_TRY IT:_
Where a line of the records contains the word "potentially", show that line.

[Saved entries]
§ §
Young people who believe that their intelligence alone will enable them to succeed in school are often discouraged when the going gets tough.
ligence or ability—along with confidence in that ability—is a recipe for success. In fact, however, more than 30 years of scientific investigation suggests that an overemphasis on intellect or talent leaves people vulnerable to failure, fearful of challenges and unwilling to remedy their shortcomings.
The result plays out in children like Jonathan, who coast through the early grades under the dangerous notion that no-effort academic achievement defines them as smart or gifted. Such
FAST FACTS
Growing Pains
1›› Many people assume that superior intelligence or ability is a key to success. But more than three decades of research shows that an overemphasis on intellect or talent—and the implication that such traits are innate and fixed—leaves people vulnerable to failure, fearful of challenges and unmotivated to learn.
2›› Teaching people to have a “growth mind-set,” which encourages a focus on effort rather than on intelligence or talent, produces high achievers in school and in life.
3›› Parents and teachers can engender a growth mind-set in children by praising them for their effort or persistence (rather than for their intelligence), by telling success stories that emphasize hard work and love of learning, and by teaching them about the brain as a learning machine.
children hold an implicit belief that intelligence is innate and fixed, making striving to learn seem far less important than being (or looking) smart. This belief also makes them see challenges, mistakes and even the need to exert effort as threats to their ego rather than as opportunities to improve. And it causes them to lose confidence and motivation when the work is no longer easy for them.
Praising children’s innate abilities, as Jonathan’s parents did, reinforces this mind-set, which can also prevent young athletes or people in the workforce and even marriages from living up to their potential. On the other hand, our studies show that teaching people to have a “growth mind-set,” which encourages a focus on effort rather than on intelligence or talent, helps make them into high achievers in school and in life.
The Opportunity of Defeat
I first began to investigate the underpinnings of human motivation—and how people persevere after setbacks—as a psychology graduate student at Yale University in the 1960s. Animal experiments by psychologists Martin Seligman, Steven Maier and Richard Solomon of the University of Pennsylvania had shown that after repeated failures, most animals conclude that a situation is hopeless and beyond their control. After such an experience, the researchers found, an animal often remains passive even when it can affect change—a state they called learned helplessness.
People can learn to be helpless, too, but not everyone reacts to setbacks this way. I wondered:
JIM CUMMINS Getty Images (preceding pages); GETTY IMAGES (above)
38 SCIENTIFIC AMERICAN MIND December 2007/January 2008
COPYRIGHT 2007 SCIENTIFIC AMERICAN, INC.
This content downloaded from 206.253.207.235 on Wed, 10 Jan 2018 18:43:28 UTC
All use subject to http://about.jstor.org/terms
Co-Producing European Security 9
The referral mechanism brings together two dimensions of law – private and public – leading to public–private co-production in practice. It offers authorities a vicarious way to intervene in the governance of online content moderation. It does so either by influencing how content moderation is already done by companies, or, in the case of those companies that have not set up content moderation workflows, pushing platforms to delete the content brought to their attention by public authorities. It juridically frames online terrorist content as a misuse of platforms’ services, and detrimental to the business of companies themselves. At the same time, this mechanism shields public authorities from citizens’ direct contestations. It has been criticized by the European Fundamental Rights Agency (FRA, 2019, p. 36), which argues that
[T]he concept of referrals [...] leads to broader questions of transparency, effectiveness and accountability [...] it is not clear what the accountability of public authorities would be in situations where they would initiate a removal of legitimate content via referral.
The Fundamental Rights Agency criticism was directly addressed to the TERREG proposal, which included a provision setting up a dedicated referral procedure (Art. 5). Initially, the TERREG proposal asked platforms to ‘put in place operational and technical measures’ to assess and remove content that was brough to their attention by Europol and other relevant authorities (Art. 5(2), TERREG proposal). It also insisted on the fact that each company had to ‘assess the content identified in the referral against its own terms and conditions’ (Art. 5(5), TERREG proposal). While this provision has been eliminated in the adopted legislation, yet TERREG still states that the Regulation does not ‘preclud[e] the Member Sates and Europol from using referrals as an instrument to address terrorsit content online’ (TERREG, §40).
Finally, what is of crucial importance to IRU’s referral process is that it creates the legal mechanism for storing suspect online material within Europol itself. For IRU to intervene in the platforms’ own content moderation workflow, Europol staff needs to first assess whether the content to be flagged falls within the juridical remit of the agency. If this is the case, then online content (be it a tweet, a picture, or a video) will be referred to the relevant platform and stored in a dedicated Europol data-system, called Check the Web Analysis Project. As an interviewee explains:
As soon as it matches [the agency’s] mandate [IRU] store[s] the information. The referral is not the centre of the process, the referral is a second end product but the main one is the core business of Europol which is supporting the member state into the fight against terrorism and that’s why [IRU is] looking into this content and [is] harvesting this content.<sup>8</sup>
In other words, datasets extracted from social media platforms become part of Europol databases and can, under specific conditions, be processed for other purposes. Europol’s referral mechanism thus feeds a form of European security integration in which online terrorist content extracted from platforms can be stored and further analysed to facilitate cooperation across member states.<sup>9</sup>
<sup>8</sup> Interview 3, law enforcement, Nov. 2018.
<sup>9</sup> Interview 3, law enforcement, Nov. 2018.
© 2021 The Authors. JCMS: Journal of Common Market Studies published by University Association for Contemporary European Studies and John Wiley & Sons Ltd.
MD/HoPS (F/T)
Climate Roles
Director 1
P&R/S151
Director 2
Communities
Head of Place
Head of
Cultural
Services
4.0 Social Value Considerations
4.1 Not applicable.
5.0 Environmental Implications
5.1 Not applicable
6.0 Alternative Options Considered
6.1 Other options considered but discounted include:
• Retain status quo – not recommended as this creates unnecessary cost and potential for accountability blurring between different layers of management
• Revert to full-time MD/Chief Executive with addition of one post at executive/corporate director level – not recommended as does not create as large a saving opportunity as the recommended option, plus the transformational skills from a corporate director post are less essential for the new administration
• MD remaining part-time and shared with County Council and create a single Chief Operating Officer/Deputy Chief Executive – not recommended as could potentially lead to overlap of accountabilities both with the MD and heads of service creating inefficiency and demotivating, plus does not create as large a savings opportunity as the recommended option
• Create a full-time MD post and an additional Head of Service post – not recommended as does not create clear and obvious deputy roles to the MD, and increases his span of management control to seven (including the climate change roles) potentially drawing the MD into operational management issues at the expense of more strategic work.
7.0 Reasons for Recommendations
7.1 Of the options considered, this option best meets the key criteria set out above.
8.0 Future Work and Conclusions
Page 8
§ §
_ANSWER TO THE EXERCISE:_
• MD remaining part-time and shared with County Council and create a single Chief Operating Officer/Deputy Chief Executive – not recommended as could potentially lead to overlap of accountabilities both with the MD and heads of service creating inefficiency and demotivating, plus does not create as large a savings opportunity as the recommended option
• Create a full-time MD post and an additional Head of Service post – not recommended as does not create clear and obvious deputy roles to the MD, and increases his span of management control to seven (including the climate change roles) potentially drawing the MD into operational management issues at the expense of more strategic work.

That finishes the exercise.